The phone only rang once.
"Hello?"
"Do you like apple cider? Like, hard apple cider? I was looking for something to drink, but they don't really have anything good here."
"What?" he asked. I had mumbled, not knowing how to talk to him over the phone for the first time in more than two years. And now I had to repeat the whole thing. I made it through the rest of the nervous call quickly and hung up as soon as I could. Choppy. What was wrong with me? At one time, we had spoken on the phone for hours at a time and often woke up still on the line. And now I couldn't even have a conversation about cheap coolers without anxiety. WTF?!
A week or two prior, I had arrived. I had finally gotten, after a crappy, horrible breakup, to a blissful relationship, and I was okay to revive a simple friendship. You're reading this like, Girl, please! I thought you were talking to the father you never met or something! But to keep it short and sweet; building the bricks of a perfect home and then watching them fall down around me had left me bitter. For a long time after the fact—too long for me to be proud to admit—I was angry in my core. In the deepest part of me, there was fury, disillusionment, and a pessimistic perception of Black love.
I realized I was finally over it when I could look back on our relationship and remember the love, not just the breakup.
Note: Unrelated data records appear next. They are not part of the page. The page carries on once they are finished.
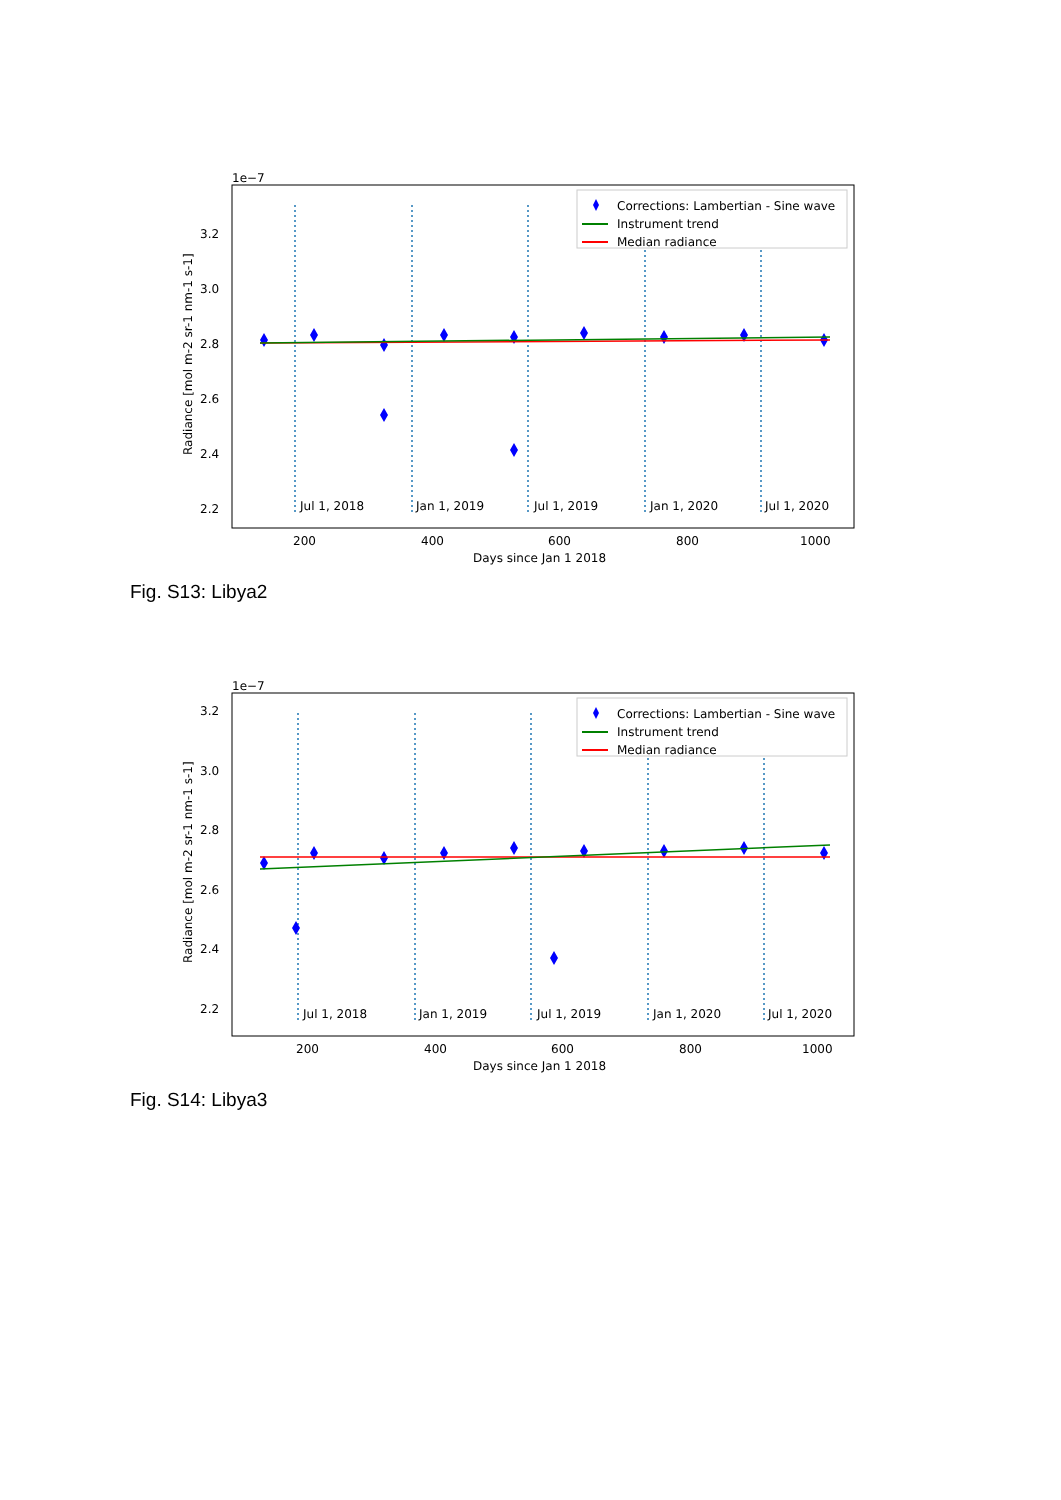1e−7
3.2
3.0
2.8
2.6
2.4
2.2
Jul 1, 2018
Jan 1, 2019
Jul 1, 2019
Jan 1, 2020
Jul 1, 2020
200
400
600
800
1000
Days since Jan 1 2018
Radiance [mol m-2 sr-1 nm-1 s-1]
Corrections: Lambertian - Sine wave
Instrument trend
Median radiance
Fig. S13: Libya2
1e−7
3.2
3.0
2.8
2.6
2.4
2.2
Jul 1, 2018
Jan 1, 2019
Jul 1, 2019
Jan 1, 2020
Jul 1, 2020
200
400
600
800
1000
Days since Jan 1 2018
Radiance [mol m-2 sr-1 nm-1 s-1]
Corrections: Lambertian - Sine wave
Instrument trend
Median radiance
Fig. S14: Libya3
But talk to him? Nah, I'm good. But eventually, I got to the stage where I wondered how he was doing, and then finally to the place where I wanted to actually reach out and ask him. And now this. This night we had decided to hang out, and I was low-key freaking out!
What would it be like to hear his voice again? To see him in person for the first time in so long? What would we talk about? (What shouldn't we talk about?) What movie would we watch? Oh, God—no romantic comedies!! Don't go to his house hungry. But also don't go empty-handed. What snacks should I bring? What did he like again? And then, finally, does he even drink apple cider?!
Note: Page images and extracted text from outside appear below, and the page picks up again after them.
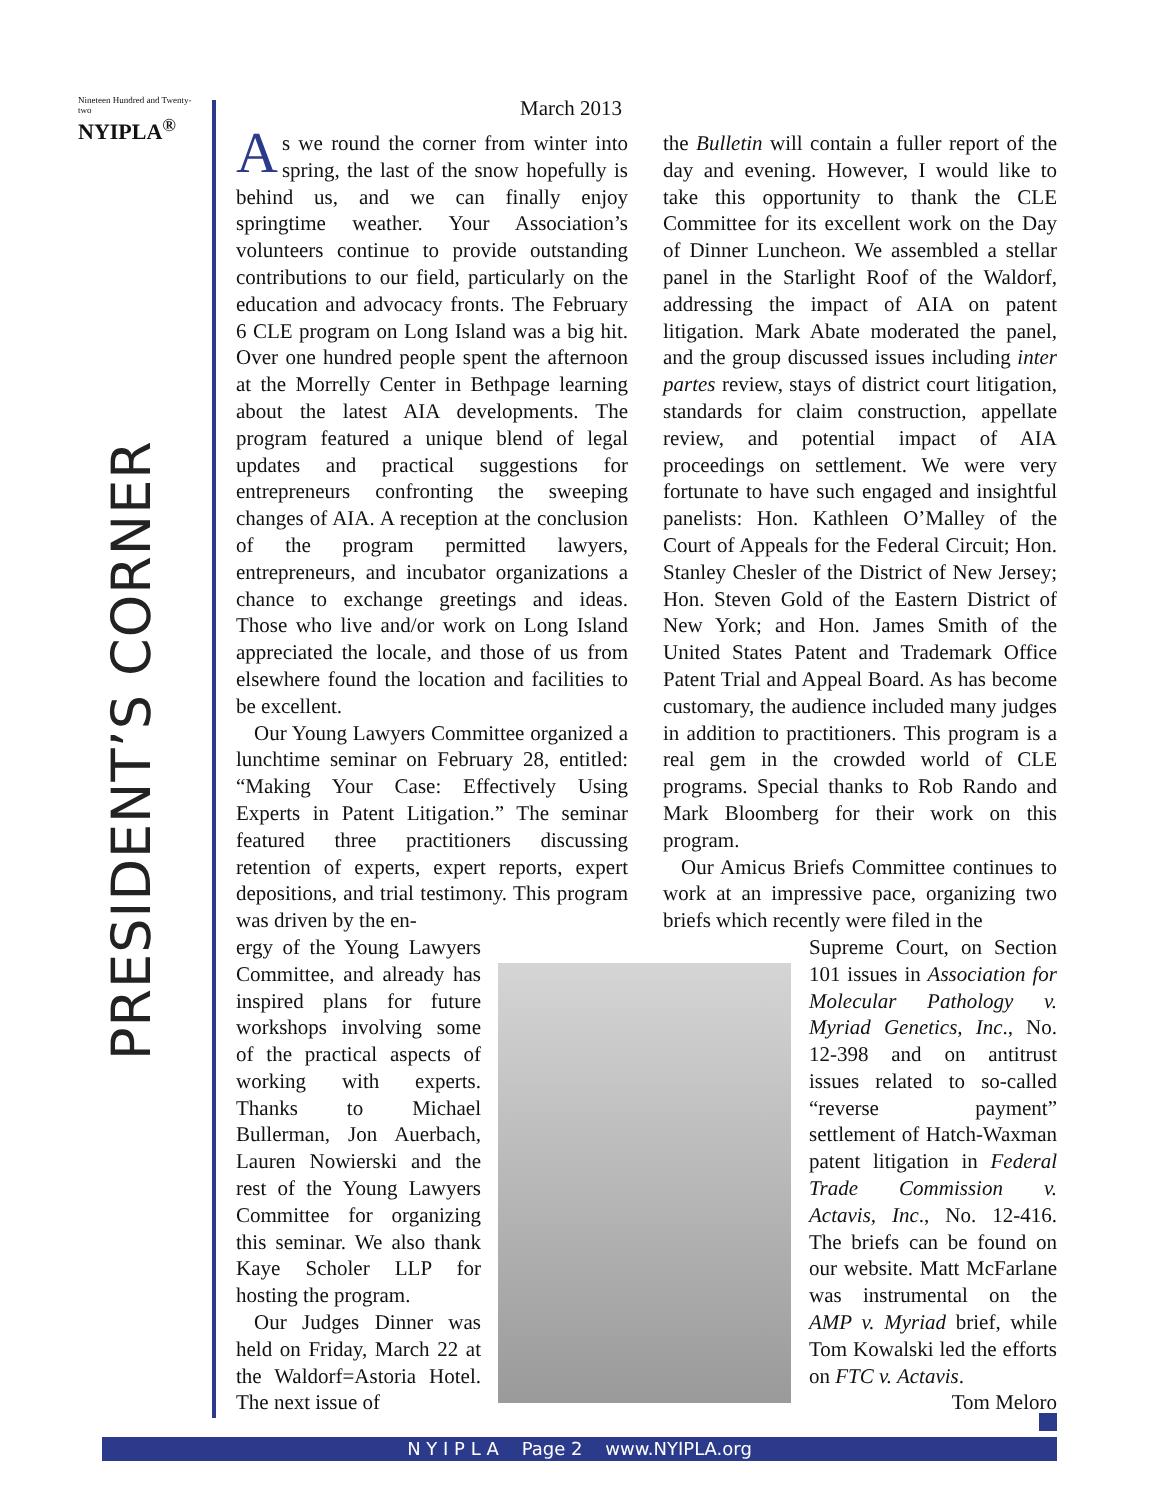Nineteen Hundred and Twenty-two
NYIPLA<sup>®</sup>
PRESIDENT’S CORNER
March 2013
As we round the corner from winter into spring, the last of the snow hopefully is behind us, and we can finally enjoy springtime weather. Your Association’s volunteers continue to provide outstanding contributions to our field, particularly on the education and advocacy fronts. The February 6 CLE program on Long Island was a big hit. Over one hundred people spent the afternoon at the Morrelly Center in Bethpage learning about the latest AIA developments. The program featured a unique blend of legal updates and practical suggestions for entrepreneurs confronting the sweeping changes of AIA. A reception at the conclusion of the program permitted lawyers, entrepreneurs, and incubator organizations a chance to exchange greetings and ideas. Those who live and/or work on Long Island appreciated the locale, and those of us from elsewhere found the location and facilities to be excellent.
Our Young Lawyers Committee organized a lunchtime seminar on February 28, entitled: “Making Your Case: Effectively Using Experts in Patent Litigation.” The seminar featured three practitioners discussing retention of experts, expert reports, expert depositions, and trial testimony. This program was driven by the en-
ergy of the Young Lawyers Committee, and already has inspired plans for future workshops involving some of the practical aspects of working with experts. Thanks to Michael Bullerman, Jon Auerbach, Lauren Nowierski and the rest of the Young Lawyers Committee for organizing this seminar. We also thank Kaye Scholer LLP for hosting the program.
Our Judges Dinner was held on Friday, March 22 at the Waldorf=Astoria Hotel. The next issue of
the Bulletin will contain a fuller report of the day and evening. However, I would like to take this opportunity to thank the CLE Committee for its excellent work on the Day of Dinner Luncheon. We assembled a stellar panel in the Starlight Roof of the Waldorf, addressing the impact of AIA on patent litigation. Mark Abate moderated the panel, and the group discussed issues including inter partes review, stays of district court litigation, standards for claim construction, appellate review, and potential impact of AIA proceedings on settlement. We were very fortunate to have such engaged and insightful panelists: Hon. Kathleen O’Malley of the Court of Appeals for the Federal Circuit; Hon. Stanley Chesler of the District of New Jersey; Hon. Steven Gold of the Eastern District of New York; and Hon. James Smith of the United States Patent and Trademark Office Patent Trial and Appeal Board. As has become customary, the audience included many judges in addition to practitioners. This program is a real gem in the crowded world of CLE programs. Special thanks to Rob Rando and Mark Bloomberg for their work on this program.
Our Amicus Briefs Committee continues to work at an impressive pace, organizing two briefs which recently were filed in the
Supreme Court, on Section 101 issues in Association for Molecular Pathology v. Myriad Genetics, Inc., No. 12-398 and on antitrust issues related to so-called “reverse payment” settlement of Hatch-Waxman patent litigation in Federal Trade Commission v. Actavis, Inc., No. 12-416. The briefs can be found on our website. Matt McFarlane was instrumental on the AMP v. Myriad brief, while Tom Kowalski led the efforts on FTC v. Actavis.
Tom Meloro
N Y I P L A Page 2 www.NYIPLA.org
All in all, the evening was timid. I could feel us each navigating what was okay to say, to touch, to look at. Measuring how long the hug should be, and looking away when it seemed like we were staring—which was probably only a few seconds for us that night. I was careful not to do anything that would in any way upset bae, and vice versa, even though it wasn't that kind of party. (This could have been infinitely more awkward if we'd both been single!)
But it was nice. I survived. We didn't do anything deplorable, the earth didn't shatter or sing, or cry. It was just two shy friends hanging out. Reconnecting. Deciding to be human and pick up the pieces of a broken home to rebuild a friendship. Friendship. The way we'd begun in the first place. But more than that, I could not be more proud of myself in this moment. I recognize that some women get hurt and stay hurt. Some people carry that with them everywhere they go, into every relationship and every conversation. Some people never let it go, and that's a kind of burden on your heart and on your character that pushes people away from you. I am so happy that I've been able to heal and get past that past, so that I can move towards a happy future, and a happy present.
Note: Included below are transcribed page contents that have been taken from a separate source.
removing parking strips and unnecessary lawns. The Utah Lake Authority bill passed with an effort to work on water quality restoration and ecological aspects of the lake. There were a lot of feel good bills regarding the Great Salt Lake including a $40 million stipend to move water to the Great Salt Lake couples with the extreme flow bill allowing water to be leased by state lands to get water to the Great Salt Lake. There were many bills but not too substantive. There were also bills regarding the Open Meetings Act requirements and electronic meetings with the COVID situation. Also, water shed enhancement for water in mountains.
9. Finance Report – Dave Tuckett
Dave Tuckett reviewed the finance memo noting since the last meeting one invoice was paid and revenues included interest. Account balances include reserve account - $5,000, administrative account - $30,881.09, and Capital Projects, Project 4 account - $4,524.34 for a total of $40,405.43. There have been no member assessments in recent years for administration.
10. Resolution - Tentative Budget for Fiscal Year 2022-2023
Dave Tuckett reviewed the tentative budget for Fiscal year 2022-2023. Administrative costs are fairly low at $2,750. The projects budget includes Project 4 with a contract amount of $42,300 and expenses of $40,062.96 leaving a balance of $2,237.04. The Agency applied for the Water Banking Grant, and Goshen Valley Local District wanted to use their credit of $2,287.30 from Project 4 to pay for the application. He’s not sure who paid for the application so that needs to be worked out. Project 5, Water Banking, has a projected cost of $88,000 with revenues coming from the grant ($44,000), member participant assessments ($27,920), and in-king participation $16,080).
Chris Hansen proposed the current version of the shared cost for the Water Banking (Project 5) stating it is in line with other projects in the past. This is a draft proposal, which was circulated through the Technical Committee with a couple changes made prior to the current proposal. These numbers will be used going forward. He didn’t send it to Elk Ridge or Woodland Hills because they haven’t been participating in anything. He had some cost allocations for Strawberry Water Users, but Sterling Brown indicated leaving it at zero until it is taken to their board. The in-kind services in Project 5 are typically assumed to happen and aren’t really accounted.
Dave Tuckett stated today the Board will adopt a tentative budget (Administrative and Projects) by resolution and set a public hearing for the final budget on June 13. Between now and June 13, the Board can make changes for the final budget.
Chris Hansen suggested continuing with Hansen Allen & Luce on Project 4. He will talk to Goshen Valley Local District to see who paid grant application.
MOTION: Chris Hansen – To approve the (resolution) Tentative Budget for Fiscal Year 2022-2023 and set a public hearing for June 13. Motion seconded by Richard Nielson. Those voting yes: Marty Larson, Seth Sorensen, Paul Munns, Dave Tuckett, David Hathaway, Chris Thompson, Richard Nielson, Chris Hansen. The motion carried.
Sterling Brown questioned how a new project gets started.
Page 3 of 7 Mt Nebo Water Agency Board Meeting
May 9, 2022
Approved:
Whether you decide to be friends with your ex or not doesn't really matter. What matters is that you get yourself in order, no matter how long it takes. There's something about nursing myself back to emotional health that just put me so much more in touch with myself, and gave me a better sense of control over my relationships with other people. It showed me that I am tough, and that even when I am at my lowest, I can pull through, even if it takes me a while to get there. I have grown as a person and there's satisfaction enough in that.